Humor lowers people's defenses.

"Norman Lear was a master of using humor to wrap a message," Wildmon said. "He would use Archie Bunker or Maude to send a message. You can use humor to deliver a message that people wouldn't come to a church to hear."

G-rated humor

During the week J.J. Jasper is an American Family Radio personality, but on weekends he is a stand up Christian comic. He had just returned from a cruise, Sea Jam '98, where he was the opening act for Dove and Grammy-winner Bob Carlyle.

"I guess I've been making people laugh as long as I can remember," he said. "When I became a Christian I thought I was going to have to be like Billy Graham and wear a suit and tie. I was delighted to see that I could do humor. I love the Lord and love making people laugh."

Jasper performs at banquets and college campuses and multi-denominational Christian events. His video "J.J. Jasper: World Tour," taped at Tupelo's Lyric Theater, is selling well. People who've seen it in Australia, Europe and around the United States have contacted him.

"I love to see people laugh so hard they're in tears," he said. "It just gets tough for people living day to day, and laughing is a good gift God gives us. One of my favorite verses is Proverbs 17:22, '"A merry heart doeth good like a medicine.'"

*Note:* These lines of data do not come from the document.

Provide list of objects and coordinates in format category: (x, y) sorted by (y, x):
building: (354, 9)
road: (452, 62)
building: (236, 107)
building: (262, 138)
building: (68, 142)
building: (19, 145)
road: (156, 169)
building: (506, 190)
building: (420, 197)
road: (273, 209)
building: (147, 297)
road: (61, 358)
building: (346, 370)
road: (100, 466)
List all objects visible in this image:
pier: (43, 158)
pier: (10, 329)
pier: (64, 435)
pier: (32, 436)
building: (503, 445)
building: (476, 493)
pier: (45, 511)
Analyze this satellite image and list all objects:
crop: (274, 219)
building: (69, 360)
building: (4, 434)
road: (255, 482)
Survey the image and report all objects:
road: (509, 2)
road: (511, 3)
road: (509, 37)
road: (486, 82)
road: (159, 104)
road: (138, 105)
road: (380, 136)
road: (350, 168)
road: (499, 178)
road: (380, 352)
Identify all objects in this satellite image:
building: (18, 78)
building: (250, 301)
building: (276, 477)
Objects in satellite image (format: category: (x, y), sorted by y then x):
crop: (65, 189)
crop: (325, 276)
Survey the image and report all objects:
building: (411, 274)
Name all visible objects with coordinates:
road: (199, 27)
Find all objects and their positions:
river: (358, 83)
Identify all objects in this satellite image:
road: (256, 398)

Good, clean humor is long-lived, according to Jasper.

"Look at the 'I Love Lucy' and Red Skelton shows, or the Three Stooges, or Barney Fife. But, the world tells us humor needs to be objectionable. I'm thankful to be a part of G-rated humor. It indicts us as a society that people expect comedy to be offensive. One reason I'm getting so many calls is that there are so few Christian comics."

Jasper recognizes that there are still a few church people around who frown on his line of ministry.

"You still have the misnomer that people think if you're a Christian you can't laugh in a church setting and have to have a long face so long you could suck golf balls out of a gopher hole," he said. "We need to lighten up."

Jasper is continually surprised at how many doors are opening for him to do his comic routines.

"I'm having fun," he said. "I can't wait to see what the Lord has up his sleeve next. I got in trouble being the class clown and now I'm getting paid for it. God has a good sense of humor."

A missing gene

The Rev. Joe McKeever is pastor of First Baptist Church of Kenner, La. He is also a cartoonist whose work appears in many religious publications. His seven books of cartoon collections, published by Baker Books, have sold over 300,000 copies.

"When my mother wanted to work, she put me at the kitchen table to draw," he said, "and when I went to the first grade I could outdraw all of them, and ever since I've always been able to outdraw any room of first graders."

McKeever speaks at many church banquets where he tells stories and calls up people out of the audience and draws caricatures of them.

"I had a preacher tell me, 'Have you ever noticed how preachers who can't preach have a gimmick?' I told him I'd be happy to give him drawing lessons."

What does it take to be a cartoonist?

"A warped sense of humor," he answered. "There's a bent, a missing gene or something that causes you to see things like this. I've gotten in trouble in elementary school and high school and college and in seminary."

The drawing for McKeever comes first, then the punch line.

"I sit down and draw something in kind of an unusual setting and then drop in in the desk drawer," he said. "Occasionally, I go through and pull out all those pictures and try to figure out what she's saying to him or what he's saying to her."

For example, he drew a picture of a preacher in his suit and tie sitting on the floor with children. They're all working with crayons and paper.

"I had no idea what this guy was saying. Occasionally, I'd pull it out and look at it. Finally, he told me what he was saying. He's saying to the children, 'OK, that takes care of Sunday morning's sermon, let's work on Sunday nights."